4.3. Dataset Summary

Let's see what variables and structure the new dataset presents after the transformations made:

The output of these commands will be omitted for reading simplicity. The main characteristics of the dataset are:

It is composed of 14 variables: 1 date variable and 13 categorical variables.
The time range covers from 01-01-2010 to 31-06-2021 (the end date may vary, since the dataset of the year 2021 is being updated periodically).
For space reasons in this post, not all available variables have been considered for analysis and visualization.

4.4. Save the generated dataset

Once we have the dataset with the structure and variables ready for us to perform the visualization of the data, we will save it as a data file in CSV format to later perform other statistical analysis. Or use it in other data processing or visualization tools such as the one we address below. It is important to save it with a UTF-8 (Unicode Transformation Format) encoding so that special characters are correctly identified by any software.

5. Creation of the visualization on traffic accidents that occur in the city of Madrid using Kibana

To create this interactive visualization the Kibana tool (in its free version) has been used on our local environment. Before being able to perform the visualization it is necessary to have the software installed since we have followed the steps of the download and installation tutorial provided by the company Elastic.

Once the Kibana software is installed, we proceed to develop the interactive visualization. Below there are two video tutorials, which show the process of creating the visualization and interacting with it.  

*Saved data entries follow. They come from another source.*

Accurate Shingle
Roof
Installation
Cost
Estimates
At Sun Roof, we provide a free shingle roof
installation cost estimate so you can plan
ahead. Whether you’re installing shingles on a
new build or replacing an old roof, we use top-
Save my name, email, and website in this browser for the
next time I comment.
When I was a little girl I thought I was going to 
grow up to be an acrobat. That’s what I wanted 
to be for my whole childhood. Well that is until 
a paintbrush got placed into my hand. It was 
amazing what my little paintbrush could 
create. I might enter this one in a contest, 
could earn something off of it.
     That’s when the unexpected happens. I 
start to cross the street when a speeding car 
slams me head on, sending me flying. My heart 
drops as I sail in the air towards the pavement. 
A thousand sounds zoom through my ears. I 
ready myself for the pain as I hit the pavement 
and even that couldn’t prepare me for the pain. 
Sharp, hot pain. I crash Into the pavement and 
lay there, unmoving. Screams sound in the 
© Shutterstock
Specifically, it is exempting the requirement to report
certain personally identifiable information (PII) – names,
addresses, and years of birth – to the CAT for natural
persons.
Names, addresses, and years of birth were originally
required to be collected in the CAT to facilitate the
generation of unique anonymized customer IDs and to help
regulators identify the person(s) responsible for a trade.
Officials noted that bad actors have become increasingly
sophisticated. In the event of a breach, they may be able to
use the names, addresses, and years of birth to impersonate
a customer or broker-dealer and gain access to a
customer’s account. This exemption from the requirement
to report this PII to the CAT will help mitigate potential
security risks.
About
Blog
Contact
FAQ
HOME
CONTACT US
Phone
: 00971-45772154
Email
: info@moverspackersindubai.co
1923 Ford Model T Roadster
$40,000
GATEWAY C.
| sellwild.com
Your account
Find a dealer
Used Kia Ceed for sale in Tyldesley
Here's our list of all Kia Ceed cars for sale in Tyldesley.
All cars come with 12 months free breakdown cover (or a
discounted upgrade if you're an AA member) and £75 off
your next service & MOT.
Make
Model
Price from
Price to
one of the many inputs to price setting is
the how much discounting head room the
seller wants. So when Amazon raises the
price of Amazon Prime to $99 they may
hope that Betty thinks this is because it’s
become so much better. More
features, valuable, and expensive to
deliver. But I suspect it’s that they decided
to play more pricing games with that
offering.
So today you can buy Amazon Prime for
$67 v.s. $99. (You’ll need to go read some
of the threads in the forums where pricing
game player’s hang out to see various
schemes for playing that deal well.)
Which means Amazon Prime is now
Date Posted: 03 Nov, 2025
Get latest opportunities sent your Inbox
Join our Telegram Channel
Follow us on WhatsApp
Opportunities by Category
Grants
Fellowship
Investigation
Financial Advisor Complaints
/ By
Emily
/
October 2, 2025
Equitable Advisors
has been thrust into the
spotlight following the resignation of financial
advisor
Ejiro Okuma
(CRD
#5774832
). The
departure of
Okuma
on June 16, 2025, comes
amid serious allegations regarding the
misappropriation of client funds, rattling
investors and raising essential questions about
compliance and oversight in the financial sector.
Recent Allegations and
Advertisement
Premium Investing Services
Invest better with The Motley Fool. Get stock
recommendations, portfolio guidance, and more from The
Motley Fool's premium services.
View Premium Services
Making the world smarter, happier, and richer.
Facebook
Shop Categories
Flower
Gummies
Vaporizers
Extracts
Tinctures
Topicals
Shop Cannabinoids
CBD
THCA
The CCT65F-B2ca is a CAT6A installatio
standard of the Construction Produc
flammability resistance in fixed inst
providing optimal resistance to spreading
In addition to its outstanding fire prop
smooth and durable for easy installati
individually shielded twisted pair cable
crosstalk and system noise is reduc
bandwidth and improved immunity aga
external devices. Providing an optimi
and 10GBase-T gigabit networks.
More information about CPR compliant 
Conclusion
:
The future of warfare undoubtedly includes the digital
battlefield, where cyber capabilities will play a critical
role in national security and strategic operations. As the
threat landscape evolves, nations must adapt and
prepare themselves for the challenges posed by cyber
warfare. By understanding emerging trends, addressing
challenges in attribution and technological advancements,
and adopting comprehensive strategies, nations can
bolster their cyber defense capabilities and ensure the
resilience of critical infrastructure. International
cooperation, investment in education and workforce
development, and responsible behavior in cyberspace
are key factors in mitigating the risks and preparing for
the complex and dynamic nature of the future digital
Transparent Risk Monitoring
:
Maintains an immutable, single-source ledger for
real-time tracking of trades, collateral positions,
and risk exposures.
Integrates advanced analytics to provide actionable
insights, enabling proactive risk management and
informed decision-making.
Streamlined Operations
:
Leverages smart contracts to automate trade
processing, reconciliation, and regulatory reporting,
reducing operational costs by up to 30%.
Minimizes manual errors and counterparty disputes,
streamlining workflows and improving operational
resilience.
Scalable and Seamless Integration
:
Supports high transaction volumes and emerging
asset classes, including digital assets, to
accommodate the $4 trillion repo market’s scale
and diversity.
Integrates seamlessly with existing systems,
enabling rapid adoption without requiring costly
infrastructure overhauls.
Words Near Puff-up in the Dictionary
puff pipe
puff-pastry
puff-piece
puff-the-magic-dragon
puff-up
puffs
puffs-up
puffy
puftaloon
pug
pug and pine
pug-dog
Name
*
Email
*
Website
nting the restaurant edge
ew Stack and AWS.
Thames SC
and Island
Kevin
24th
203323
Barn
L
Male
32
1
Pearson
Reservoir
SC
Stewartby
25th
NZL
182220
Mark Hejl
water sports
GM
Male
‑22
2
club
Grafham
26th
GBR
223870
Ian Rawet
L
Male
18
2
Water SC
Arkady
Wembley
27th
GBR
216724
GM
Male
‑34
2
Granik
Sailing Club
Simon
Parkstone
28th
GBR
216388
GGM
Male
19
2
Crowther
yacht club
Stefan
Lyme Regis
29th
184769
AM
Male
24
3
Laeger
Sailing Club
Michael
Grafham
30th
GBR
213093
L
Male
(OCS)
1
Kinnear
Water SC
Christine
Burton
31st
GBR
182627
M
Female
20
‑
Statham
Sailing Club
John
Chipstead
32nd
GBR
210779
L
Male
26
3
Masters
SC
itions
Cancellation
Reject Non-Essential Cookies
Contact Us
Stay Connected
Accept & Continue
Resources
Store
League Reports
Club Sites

This first video tutorial shows the visualization development process by performing the following steps:

Loading data into Elasticsearch, generating an index in Kibana that allows us to interact with the data practically in real time and interaction with the variables presented by the dataset.
Generation of the following graphical representations:
- Line graph to represent the time series on traffic accidents that occurred in the city of Madrid.
- Horizontal bar chart showing the most common accident type
- Thematic map, we will show the number of accidents that occur in each of the districts of the city of Madrid. For the creation of this visual it is necessary to download the "dataset containing the georeferenced districts in GeoJSON format".
Construction of the dashboard integrating the visuals generated in the previous step.

In this second video tutorial we will show the interaction with the visualization that we have just created:

6. Conclusions

Observing the visualization of the data on traffic accidents that occurred in the city of Madrid from 2010 to June 2021, the following conclusions can be drawn:

The number of accidents that occur in the city of Madrid is stable over the years, except for 2019 where a strong increase is observed and during the second quarter of 2020 where a significant decrease is observed, which coincides with the period of the first state of alarm due to the COVID-19 pandemic.
Every year there is a decrease in the number of accidents during the month of August.
Men tend to have a significantly higher number of accidents than women.
The most common type of accident is the double collision, followed by the collision of an animal and the multiple collision.
About 50% of accidents do not cause harm to the people involved.
The districts with the highest concentration of accidents are: the district of Salamanca, the district of Chamartín and the Centro district.

Data visualization is one of the most powerful mechanisms for autonomously exploiting and analyzing the implicit meaning of data, regardless of the degree of the user's technological knowledge. Visualizations allow us to build meaning on top of data and create narratives based on graphical representation.

If you want to learn how to make a prediction about the future accident rate of traffic accidents using Artificial Intelligence techniques from this data, consult the post on "Emerging technologies and open data: Predictive Analytics".

We hope you liked this post and we will return to show you new data reuses. See you soon!